■ **Page excerpt**
----------------

UL has issued a lengthy statement saying any activity involving cruelty to animals is deplorable and should be subject to the full rigours of the law.
See the weekend editions of the Limerick Leader for more on this story, plus feedback from readers.
*UPDATE* The University of Limerick has issued a second statement in relation to this incident, carried in full here:
“The University of Limerick is unreservedly opposed to any form of animal cruelty and is fully committed to the implementation of the law relating to such despicable acts.
The University regrets the distress this reported incident has caused to many people who have been upset by what has been reported. The University community shares their concern that a dog could be mistreated in such a manner leading to its death.
The reported incident did not take place on the University campus. It occurred in a private housing estate that is not on University grounds.
The University was the first to report this matter to the Gardai (Irish police) and to request that this be investigated.
As yet there are no precise details of the incident, there is no verified proof of the identity of those involved and no confirmation that they are students of the University.
If it is established that students were involved they will be subject to a formal disciplinary process where the penalties include suspension and expulsion from the University.
The University has sought to contact the person who highlighted this issue and she has not yet responded to our request for information that may allow our investigations to be progressed.
The University is continuing to work closely with the Gardai and to encourage anyone with information to report the matter to the relevant authorities.
The University is working with the UL Students’ Union to identify any students who may have participated in this incident so that any possible student involvement can be reviewed under the Code of Conduct and any disciplinary action can be initiated.
The University will continue to investigate this matter until anyone involved is identified and appropriately sanctioned by the University and the Gardai.
The University unambiguously condemns any act of animal cruelty and will continue to do all in its power to prevent such acts.
The University regrets any negative impact that these allegations have had on the wider community as well as on our students, alumni and staff.”

----------------

■ **Data section**
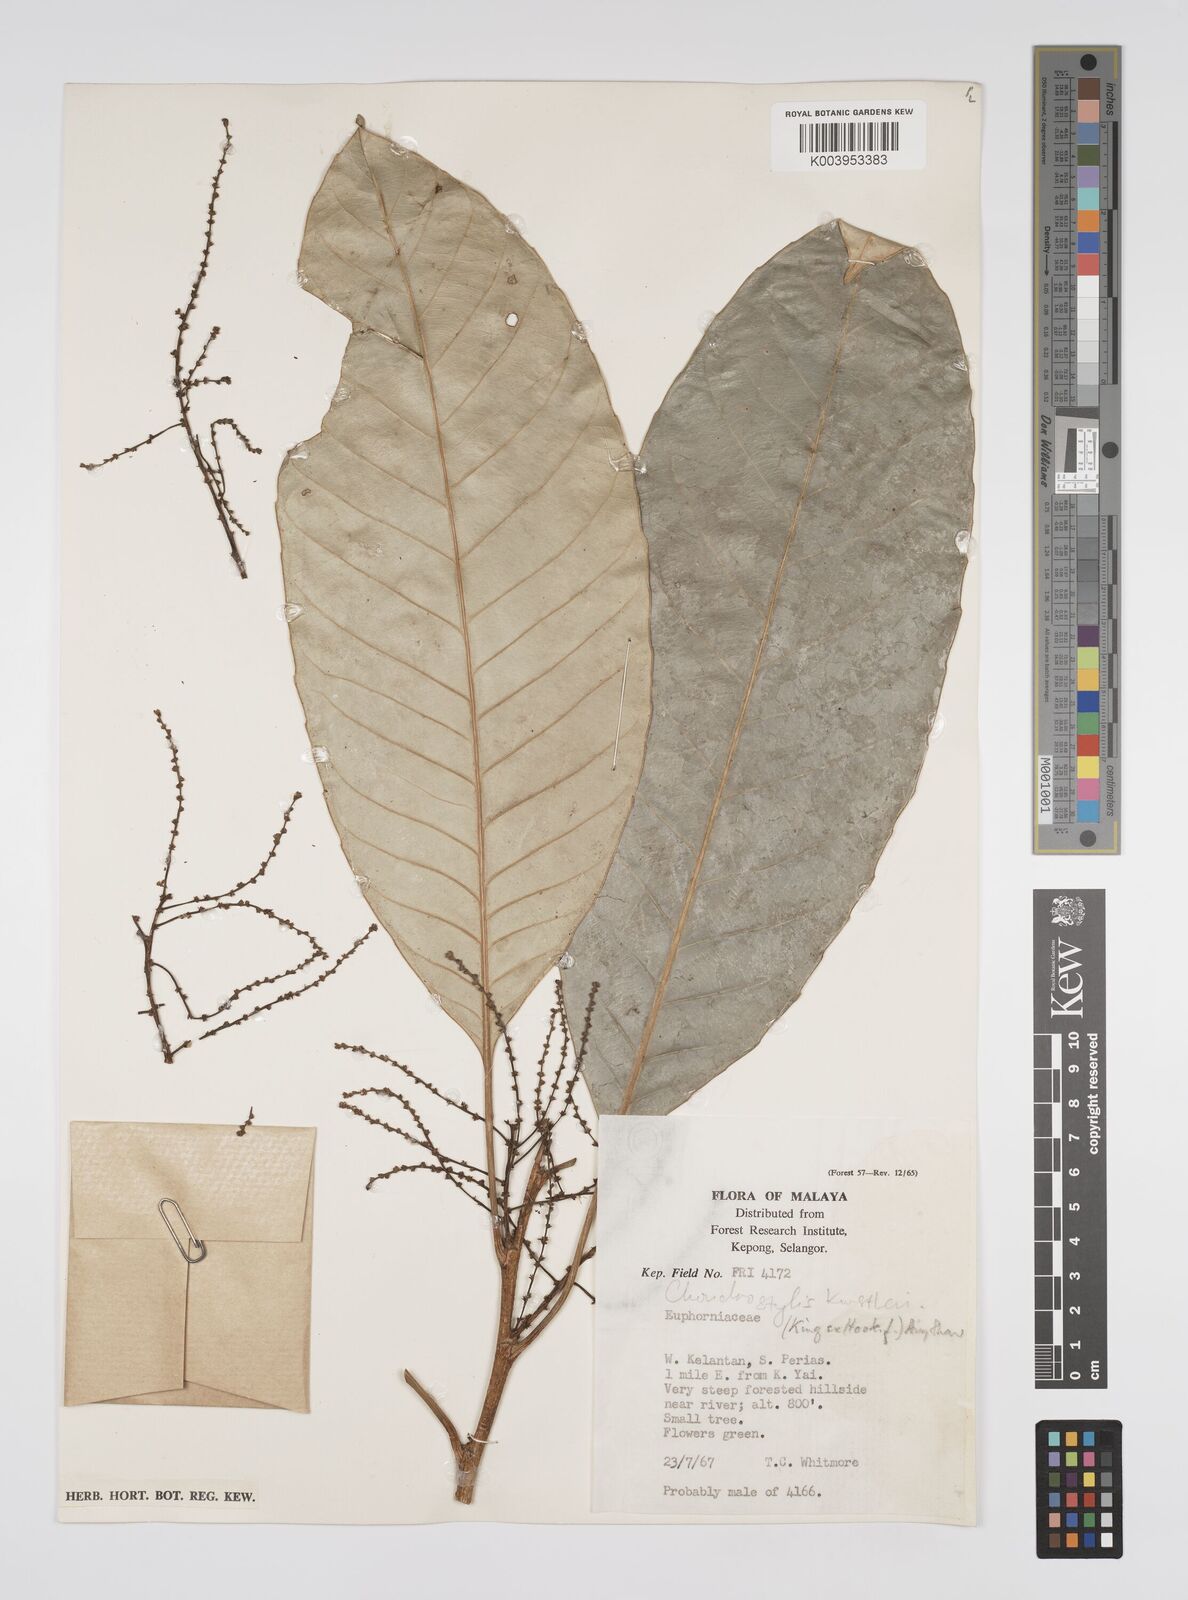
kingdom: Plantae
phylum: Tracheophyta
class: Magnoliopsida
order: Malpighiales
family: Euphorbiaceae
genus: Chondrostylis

----------------

■ **Short problem**
Answer these questions using the University of Limerick statement.
1. Where did the reported incident take place?
2. To whom was the University the first to report the matter?
3. What penalties does the formal disciplinary process include?
The listing has no role in this exercise.

■ **Solution to this task**
1. It took place in a private housing estate that is not on University grounds.
2. The University was the first to report it to the Gardai (Irish police).
3. The penalties include suspension and expulsion from the University.